Another important issue at play in failure is that if they actually did start doing the job as it needs be done, then they would almost certainly start to come in conflict with their own board because of the structural issues in play.

  • The RACGP gets its mandate from the MBA which essentially reports to the DoH. If it loses parts of that mandate, then the core of what it has been set up for becomes threatened. In simple terms, the RACGP can’t be an effective lobby group ever because it by definition has to be in the government’s camp for most of what it does – education, training and governance.
  • If you upset the government too much, the board will cut you down. The board has way too many long established vested interests in keeping the government on side to go into serious battle with their masters.
  • Those vested interests aren’t just on the board and aren’t just to do with money. They are to do with the career, money, status, and the self worth of all the GPs on the board and all the GPs who are on executive and expert committees and all those who are getting research funding.
  • The RACGP achieves a lot of good things but through its years of executive mismanagement it has become bloated with committees, expert groups, and self interest groups, the members of which are usually well paid, and whom get a lot of peripheral career enhancement from making high level contacts in medicine and politics, writing reports and papers, going to high level meetings, and generally mixing with “the right class of people”.

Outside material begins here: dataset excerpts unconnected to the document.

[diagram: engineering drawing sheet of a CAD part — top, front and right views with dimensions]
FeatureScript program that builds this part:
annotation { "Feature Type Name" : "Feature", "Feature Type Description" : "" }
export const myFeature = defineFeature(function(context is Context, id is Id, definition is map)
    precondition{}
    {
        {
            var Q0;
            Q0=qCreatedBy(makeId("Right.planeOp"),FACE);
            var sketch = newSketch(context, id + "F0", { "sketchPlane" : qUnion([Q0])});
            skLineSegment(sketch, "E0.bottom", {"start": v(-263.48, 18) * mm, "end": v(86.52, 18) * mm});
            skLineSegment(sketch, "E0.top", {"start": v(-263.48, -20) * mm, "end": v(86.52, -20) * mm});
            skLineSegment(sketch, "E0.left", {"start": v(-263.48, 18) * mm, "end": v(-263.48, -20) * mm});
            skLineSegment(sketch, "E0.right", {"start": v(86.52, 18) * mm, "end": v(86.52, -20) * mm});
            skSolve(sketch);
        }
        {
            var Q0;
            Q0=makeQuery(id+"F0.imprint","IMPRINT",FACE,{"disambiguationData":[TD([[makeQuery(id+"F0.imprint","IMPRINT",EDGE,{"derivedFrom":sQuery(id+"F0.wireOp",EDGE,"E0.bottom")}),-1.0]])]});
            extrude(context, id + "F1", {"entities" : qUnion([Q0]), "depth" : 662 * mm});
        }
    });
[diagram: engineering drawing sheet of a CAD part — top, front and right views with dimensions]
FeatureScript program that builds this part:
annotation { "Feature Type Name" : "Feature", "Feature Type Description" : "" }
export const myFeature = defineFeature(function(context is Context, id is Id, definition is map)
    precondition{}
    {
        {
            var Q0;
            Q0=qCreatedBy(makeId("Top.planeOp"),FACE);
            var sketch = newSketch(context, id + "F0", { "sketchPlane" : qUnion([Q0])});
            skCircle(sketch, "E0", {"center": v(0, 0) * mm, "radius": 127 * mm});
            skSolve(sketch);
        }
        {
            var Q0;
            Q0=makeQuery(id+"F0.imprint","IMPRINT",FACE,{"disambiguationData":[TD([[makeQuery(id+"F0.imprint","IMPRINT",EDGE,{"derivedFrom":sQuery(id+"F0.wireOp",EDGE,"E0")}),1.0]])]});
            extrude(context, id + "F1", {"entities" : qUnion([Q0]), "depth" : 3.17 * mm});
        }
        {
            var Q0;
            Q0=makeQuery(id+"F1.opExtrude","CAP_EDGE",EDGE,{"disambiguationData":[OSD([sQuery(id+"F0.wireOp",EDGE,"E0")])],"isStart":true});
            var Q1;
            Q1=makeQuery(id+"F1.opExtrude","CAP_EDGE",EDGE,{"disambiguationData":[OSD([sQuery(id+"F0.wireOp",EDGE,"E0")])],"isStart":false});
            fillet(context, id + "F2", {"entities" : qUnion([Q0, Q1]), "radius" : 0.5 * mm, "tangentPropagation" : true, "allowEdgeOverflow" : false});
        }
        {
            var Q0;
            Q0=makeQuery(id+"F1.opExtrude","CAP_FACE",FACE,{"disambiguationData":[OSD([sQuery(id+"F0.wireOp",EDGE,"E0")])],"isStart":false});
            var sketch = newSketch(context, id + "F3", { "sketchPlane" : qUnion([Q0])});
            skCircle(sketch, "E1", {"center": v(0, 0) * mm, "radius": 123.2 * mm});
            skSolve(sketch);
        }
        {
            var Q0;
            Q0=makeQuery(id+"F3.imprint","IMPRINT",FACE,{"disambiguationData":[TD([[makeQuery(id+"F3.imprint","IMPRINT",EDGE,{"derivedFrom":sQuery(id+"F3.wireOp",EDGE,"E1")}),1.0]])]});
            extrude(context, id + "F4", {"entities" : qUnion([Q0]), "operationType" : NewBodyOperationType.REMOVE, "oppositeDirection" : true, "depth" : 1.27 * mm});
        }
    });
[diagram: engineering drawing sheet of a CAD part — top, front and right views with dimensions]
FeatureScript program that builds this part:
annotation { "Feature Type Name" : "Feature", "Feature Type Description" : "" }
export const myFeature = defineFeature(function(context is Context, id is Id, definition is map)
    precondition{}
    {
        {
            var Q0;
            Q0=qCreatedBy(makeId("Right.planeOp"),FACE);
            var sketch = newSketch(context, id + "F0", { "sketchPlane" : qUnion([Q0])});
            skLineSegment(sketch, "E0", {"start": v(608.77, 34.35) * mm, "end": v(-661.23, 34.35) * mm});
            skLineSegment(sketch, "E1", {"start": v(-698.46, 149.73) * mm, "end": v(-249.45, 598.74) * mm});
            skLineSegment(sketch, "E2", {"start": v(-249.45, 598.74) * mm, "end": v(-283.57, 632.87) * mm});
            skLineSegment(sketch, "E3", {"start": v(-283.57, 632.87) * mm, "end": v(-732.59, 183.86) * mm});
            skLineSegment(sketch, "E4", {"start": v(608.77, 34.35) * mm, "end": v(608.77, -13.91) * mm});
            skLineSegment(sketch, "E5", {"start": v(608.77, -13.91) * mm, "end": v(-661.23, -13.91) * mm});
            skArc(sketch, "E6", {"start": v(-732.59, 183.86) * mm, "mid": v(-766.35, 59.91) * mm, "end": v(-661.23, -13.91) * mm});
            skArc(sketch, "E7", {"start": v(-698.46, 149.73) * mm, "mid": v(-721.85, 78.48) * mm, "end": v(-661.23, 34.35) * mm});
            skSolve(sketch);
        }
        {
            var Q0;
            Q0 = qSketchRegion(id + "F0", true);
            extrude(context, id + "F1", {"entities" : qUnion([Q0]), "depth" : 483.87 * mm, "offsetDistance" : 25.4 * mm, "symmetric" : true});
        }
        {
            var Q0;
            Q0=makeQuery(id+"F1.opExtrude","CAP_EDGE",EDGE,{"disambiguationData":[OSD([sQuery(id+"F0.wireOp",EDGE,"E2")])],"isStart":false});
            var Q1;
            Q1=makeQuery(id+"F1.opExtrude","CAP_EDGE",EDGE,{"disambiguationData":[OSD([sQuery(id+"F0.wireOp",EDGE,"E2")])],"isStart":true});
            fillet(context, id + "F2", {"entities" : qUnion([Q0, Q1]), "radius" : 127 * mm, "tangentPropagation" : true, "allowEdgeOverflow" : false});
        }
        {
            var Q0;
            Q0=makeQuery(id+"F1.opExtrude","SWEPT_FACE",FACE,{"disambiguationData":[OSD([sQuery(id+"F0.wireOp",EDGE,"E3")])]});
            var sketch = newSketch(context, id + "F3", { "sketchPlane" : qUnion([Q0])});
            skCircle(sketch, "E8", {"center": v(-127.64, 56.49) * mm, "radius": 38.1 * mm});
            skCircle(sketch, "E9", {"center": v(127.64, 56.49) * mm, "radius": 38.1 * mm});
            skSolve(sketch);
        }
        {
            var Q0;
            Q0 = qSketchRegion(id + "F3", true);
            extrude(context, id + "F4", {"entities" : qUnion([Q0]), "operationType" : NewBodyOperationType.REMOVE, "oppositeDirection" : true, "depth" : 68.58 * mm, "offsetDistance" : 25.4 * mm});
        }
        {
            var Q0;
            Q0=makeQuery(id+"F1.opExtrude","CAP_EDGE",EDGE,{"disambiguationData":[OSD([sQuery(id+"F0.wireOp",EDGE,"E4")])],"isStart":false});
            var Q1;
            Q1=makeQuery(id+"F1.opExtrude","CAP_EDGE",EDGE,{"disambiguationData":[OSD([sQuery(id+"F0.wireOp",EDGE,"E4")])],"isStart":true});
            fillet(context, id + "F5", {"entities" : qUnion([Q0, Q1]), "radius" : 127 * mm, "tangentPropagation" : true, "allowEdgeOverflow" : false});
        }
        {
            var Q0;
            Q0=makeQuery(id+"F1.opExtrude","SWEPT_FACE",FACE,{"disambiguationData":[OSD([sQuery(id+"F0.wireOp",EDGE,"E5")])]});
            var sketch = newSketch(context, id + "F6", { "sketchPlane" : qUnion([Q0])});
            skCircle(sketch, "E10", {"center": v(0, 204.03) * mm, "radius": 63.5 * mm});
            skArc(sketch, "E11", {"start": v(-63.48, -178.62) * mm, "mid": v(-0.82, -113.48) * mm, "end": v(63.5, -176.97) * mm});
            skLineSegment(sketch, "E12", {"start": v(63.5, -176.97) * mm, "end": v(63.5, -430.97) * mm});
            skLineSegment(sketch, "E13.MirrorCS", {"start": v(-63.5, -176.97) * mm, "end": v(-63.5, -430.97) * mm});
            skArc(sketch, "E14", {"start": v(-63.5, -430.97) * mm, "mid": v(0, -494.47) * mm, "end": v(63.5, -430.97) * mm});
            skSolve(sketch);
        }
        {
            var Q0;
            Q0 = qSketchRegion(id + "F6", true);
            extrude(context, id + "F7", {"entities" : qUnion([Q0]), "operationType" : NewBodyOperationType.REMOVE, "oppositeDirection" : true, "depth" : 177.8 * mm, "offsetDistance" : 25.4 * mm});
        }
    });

RACGP expert committee work is largely very important and effective in developing information and guidelines to improve the sector. Most of the doctors serving on these committees are not there for the money and CV. They are there to help other GPs, their patients and advance the sector.

Whether this executive committee work is important for the sector, or not, it will always be threatened to some degree by a president who was succeeding at ruffling feathers in Canberra. The two elements can’t co-exist in the one organisation and both be effective.

Even if you’re Dr Harry Nespolon, who did manage to get the MBS freeze lifted (though that probably was timing) and MBS telehealth introduced (that was all hard work, smarts, charm and stubbornness), you aren’t going to succeed as a lobbyist from within the RACGP over time.

There needs to be something else. In this something else the RACGP might still be the dominant and peak organisation of the sector. It has important work to continue – and fix, if you think about last year’s exam problems.

This of course raises a lot of big and important questions immediately about what does a new GP organisation charged only with effective lobbying look like. Some of those include:

  • What would a viable structure and governance set up for such an organisation look like given the structural difficulties of herding a very disparate GP community?
  • How would such an organisation be funded?
  • What skills would it need and where would it get them from?
  • What sort of alignments and partnerships would it need within the current ecosystem to have a chance of succeeding? (Hint: would it need some informal relationship with the RACGP and ACRRM?).
  • What would its focus be in the short term and the long term?